Padhi had co-founded Taproot with Agnello Dias before Dentsu India acquired it in 2012. 

“For decades, network companies have not learnt from others' mistakes. You don't have to cut yourself to see the blood. You've seen people bleeding in such mergers and acquisitions,” he states. 

The creative chief laments that network leaders forget that creative business is an emotional business. “There is great passion and emotions that flow between brands and agencies. When such steps are taken, it is a blow on everybody.”

Unaware clients 

Of all the people caught off guard by this announcement, it is important to understand the minds of Wunderman Thompson’s clients. 

Now, these are clients who’ve been with the agency for years and still believe in good old brand building that takes years over say new-age start-ups or young shops that are happy with a single awareness campaign splash or double down on performance marketing. 

They are the ones spending crores of rupees to advertise themselves, but are now scratching their heads, unsure of who will lead their accounts because they are uncertain of the shape VML will take; we are certain WPP will have taken or will take clients into confidence soon enough but the anxiety about what will happen is a human emotion common across agency and client sides.

Mathias feels a lot of clients will have to pick and choose whom they want to work with going forward. He feels the clients will break down their needs with specialist agencies.

“Instead of being wedded to network agencies, clients have to be flexible, in terms of who they partner with…” echoes Sampath. She too feels clients will now work with multiple shops instead of one legacy agency partner.

An eclipse on global networks?

In the past 36 months, Dentsu India saw its entire top leadership leave and several of its agencies lose their identity to merge into a single creative shop called Dentsu Creative.

Two of the names include Webchuntey and Taproot, giants in India’s post-liberalisation internet-led advertising age.

It is important to note both Dentsu India and Wunderman Thompson’s fates were decided by the network’s global leadership.

Indian clients may well begin to question the thinking of the global leadership after the agencies they partner with are dissolved in such a manner. 

“If I was a client, I'd put the clause in the agency contract: ‘My team cannot change,’” states Padhi. 

He says, like the agencies which pride themselves on their clients, it is the same feeling on the other side, and that “it is a tedious process for a client to once again call for a pitch and find an agency with like-minded folks.”

A senior client once asked Padhi: “If you can't manage the branding of your agency, how can you do justice to our brand?” It is quite a fair question from the person who signs the agency’s cheques.

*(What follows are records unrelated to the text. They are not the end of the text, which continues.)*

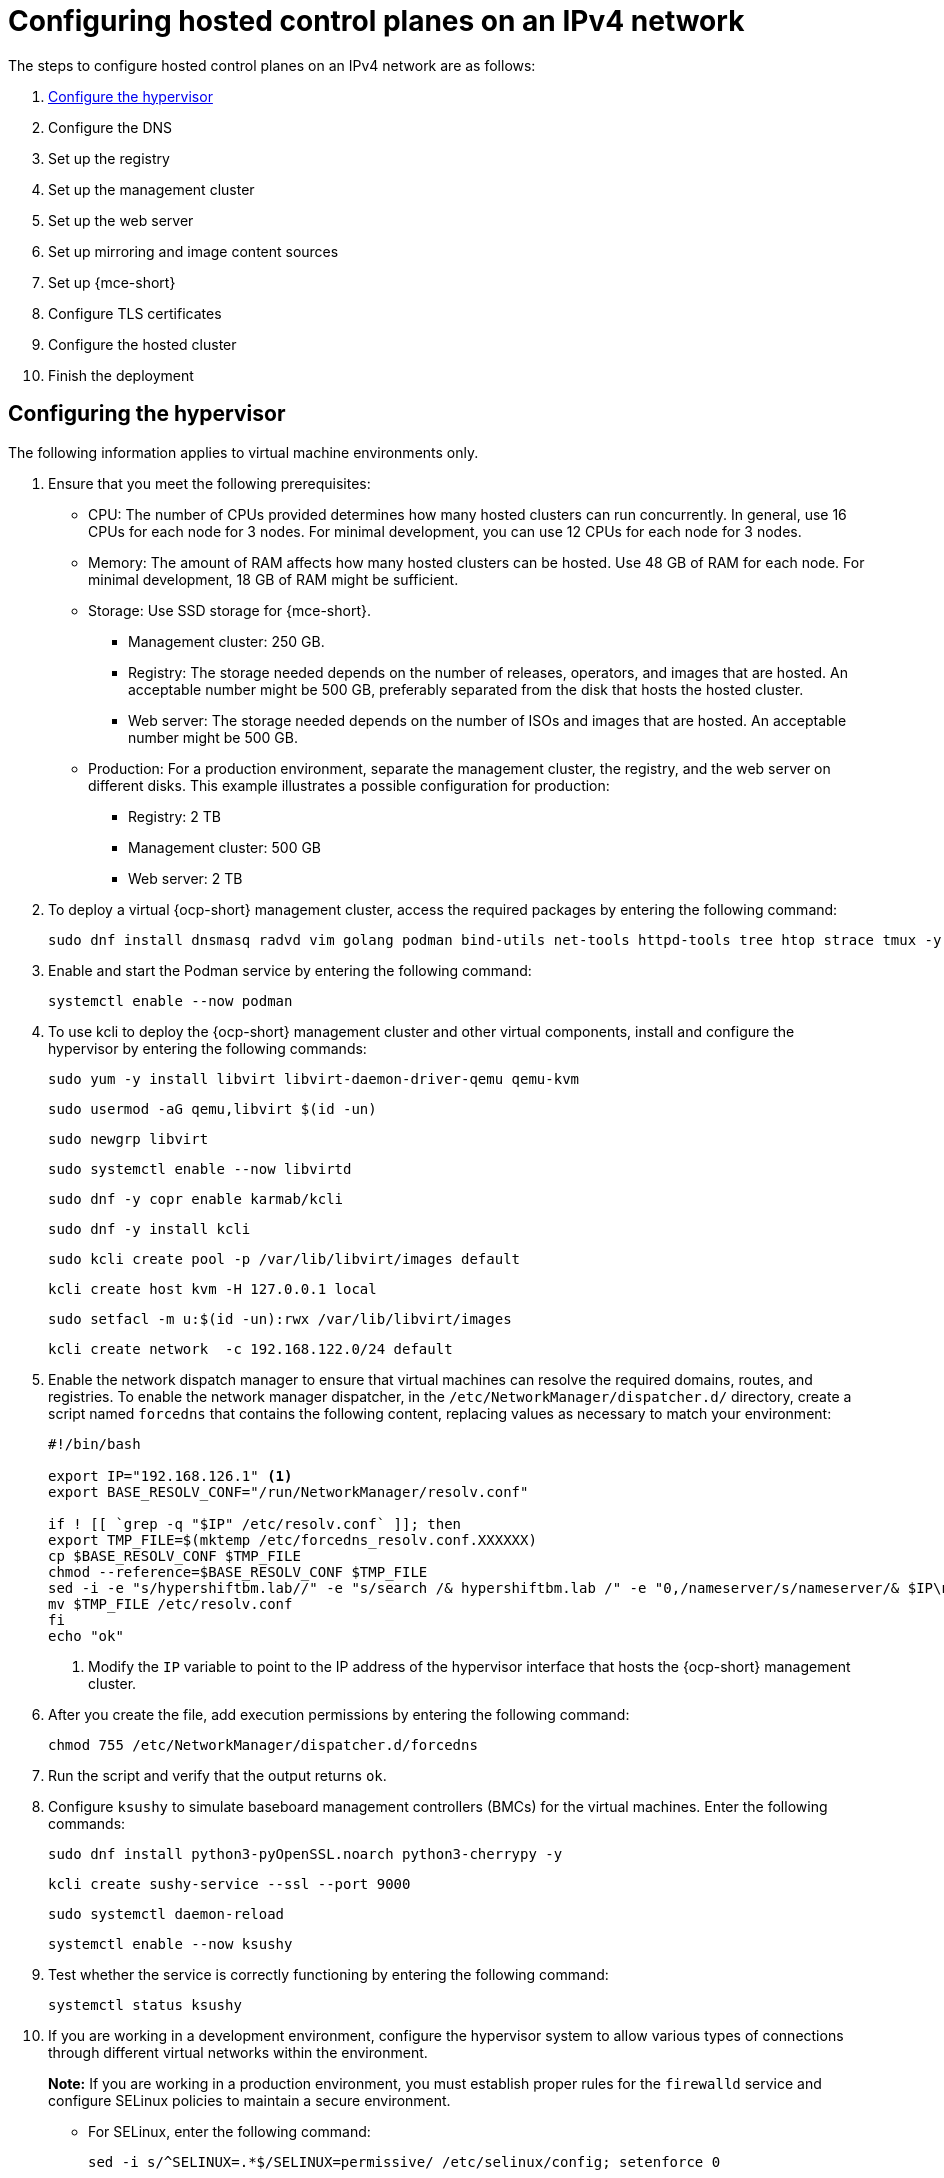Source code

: [#configure-hosted-disconnected-ipv4]
= Configuring hosted control planes on an IPv4 network

The steps to configure hosted control planes on an IPv4 network are as follows:

. <<ipv4-hypervisor,Configure the hypervisor>>
. Configure the DNS
. Set up the registry
. Set up the management cluster
. Set up the web server
. Set up mirroring and image content sources
. Set up {mce-short}
. Configure TLS certificates
. Configure the hosted cluster
. Finish the deployment

[#ipv4-hypervisor]
== Configuring the hypervisor

The following information applies to virtual machine environments only.

. Ensure that you meet the following prerequisites:

+
//lahinson - sept 2023 - the upstream docs refer to this list as "bare metal requisites" even though the intro to the hypervisor section states that this section is for virtual machine environments only. Do these prerequisites also apply to virtual machine environments?

** CPU: The number of CPUs provided determines how many hosted clusters can run concurrently. In general, use 16 CPUs for each node for 3 nodes. For minimal development, you can use 12 CPUs for each node for 3 nodes.
** Memory: The amount of RAM affects how many hosted clusters can be hosted. Use 48 GB of RAM for each node. For minimal development, 18 GB of RAM might be sufficient.
** Storage: Use SSD storage for {mce-short}. 
*** Management cluster: 250 GB.
*** Registry: The storage needed depends on the number of releases, operators, and images that are hosted. An acceptable number might be 500 GB, preferably separated from the disk that hosts the hosted cluster.
*** Web server: The storage needed depends on the number of ISOs and images that are hosted. An acceptable number might be 500 GB.
** Production: For a production environment, separate the management cluster, the registry, and the web server on different disks. This example illustrates a possible configuration for production:
*** Registry: 2 TB
*** Management cluster: 500 GB
*** Web server: 2 TB

+
//lahinson - sept 2023 - adding comment to ensure proper formatting

. To deploy a virtual {ocp-short} management cluster, access the required packages by entering the following command:

+
----
sudo dnf install dnsmasq radvd vim golang podman bind-utils net-tools httpd-tools tree htop strace tmux -y
----

. Enable and start the Podman service by entering the following command:

+
----
systemctl enable --now podman
----

. To use kcli to deploy the {ocp-short} management cluster and other virtual components, install and configure the hypervisor by entering the following commands:

+
----
sudo yum -y install libvirt libvirt-daemon-driver-qemu qemu-kvm
----

+
----
sudo usermod -aG qemu,libvirt $(id -un)
----

+
----
sudo newgrp libvirt
----

+
----
sudo systemctl enable --now libvirtd
----

+
----
sudo dnf -y copr enable karmab/kcli
----

+
----
sudo dnf -y install kcli
----

+
----
sudo kcli create pool -p /var/lib/libvirt/images default
----

+
----
kcli create host kvm -H 127.0.0.1 local
----

+
----
sudo setfacl -m u:$(id -un):rwx /var/lib/libvirt/images
----

+
----
kcli create network  -c 192.168.122.0/24 default
----

. Enable the network dispatch manager to ensure that virtual machines can resolve the required domains, routes, and registries. To enable the network manager dispatcher, in the `/etc/NetworkManager/dispatcher.d/` directory, create a script named `forcedns` that contains the following content, replacing values as necessary to match your environment:

+
----
#!/bin/bash

export IP="192.168.126.1" <1>
export BASE_RESOLV_CONF="/run/NetworkManager/resolv.conf"

if ! [[ `grep -q "$IP" /etc/resolv.conf` ]]; then
export TMP_FILE=$(mktemp /etc/forcedns_resolv.conf.XXXXXX)
cp $BASE_RESOLV_CONF $TMP_FILE
chmod --reference=$BASE_RESOLV_CONF $TMP_FILE
sed -i -e "s/hypershiftbm.lab//" -e "s/search /& hypershiftbm.lab /" -e "0,/nameserver/s/nameserver/& $IP\n&/" $TMP_FILE
mv $TMP_FILE /etc/resolv.conf
fi
echo "ok"
----

+
<1> Modify the `IP` variable to point to the IP address of the hypervisor interface that hosts the {ocp-short} management cluster.

. After you create the file, add execution permissions by entering the following command:

+
----
chmod 755 /etc/NetworkManager/dispatcher.d/forcedns
----

. Run the script and verify that the output returns `ok`.

. Configure `ksushy` to simulate baseboard management controllers (BMCs) for the virtual machines. Enter the following commands:

+
----
sudo dnf install python3-pyOpenSSL.noarch python3-cherrypy -y
----

+
----
kcli create sushy-service --ssl --port 9000
----

+
----
sudo systemctl daemon-reload
----

+
----
systemctl enable --now ksushy
----

. Test whether the service is correctly functioning by entering the following command:

+
----
systemctl status ksushy
----

. If you are working in a development environment, configure the hypervisor system to allow various types of connections through different virtual networks within the environment.

+
*Note:* If you are working in a production environment, you must establish proper rules for the `firewalld` service and configure SELinux policies to maintain a secure environment. 

** For SELinux, enter the following command:

+
----
sed -i s/^SELINUX=.*$/SELINUX=permissive/ /etc/selinux/config; setenforce 0
----

** For `firewalld`, enter the following command:

+
----
systemctl disable --now firewalld
----

** For `libvirtd`, enter the following commands:

+
----
systemctl restart libvirtd
----

+
----
systemctl enable --now libvirtd
----

+
//lahinson - sept 2023 - adding comment to ensure proper formatting


[#ipv4-additional-resources]
=== Additional resources

* For more information about kcli, see the link:https://kcli.readthedocs.io/en/latest/[official kcli documentation].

WPP has said that the merger will become effective from the first day of 2024. It is quite a coincidence that the news came during Navratri when the goddess Durga is said to visit the Earth realm. She and all gods always advise folks to become detached and believe in the impermanence of life through symbolism or explicit commandments.

Wunderman Thompson’s last major client was IndiGo, an airline. The agency and, going forward, VML’s new office – Bay99 – overlook the CSIA’s (Mumbai international airport) runways where the airlines’ planes will touch down and take off without staying for too long; a symbol of impermanence.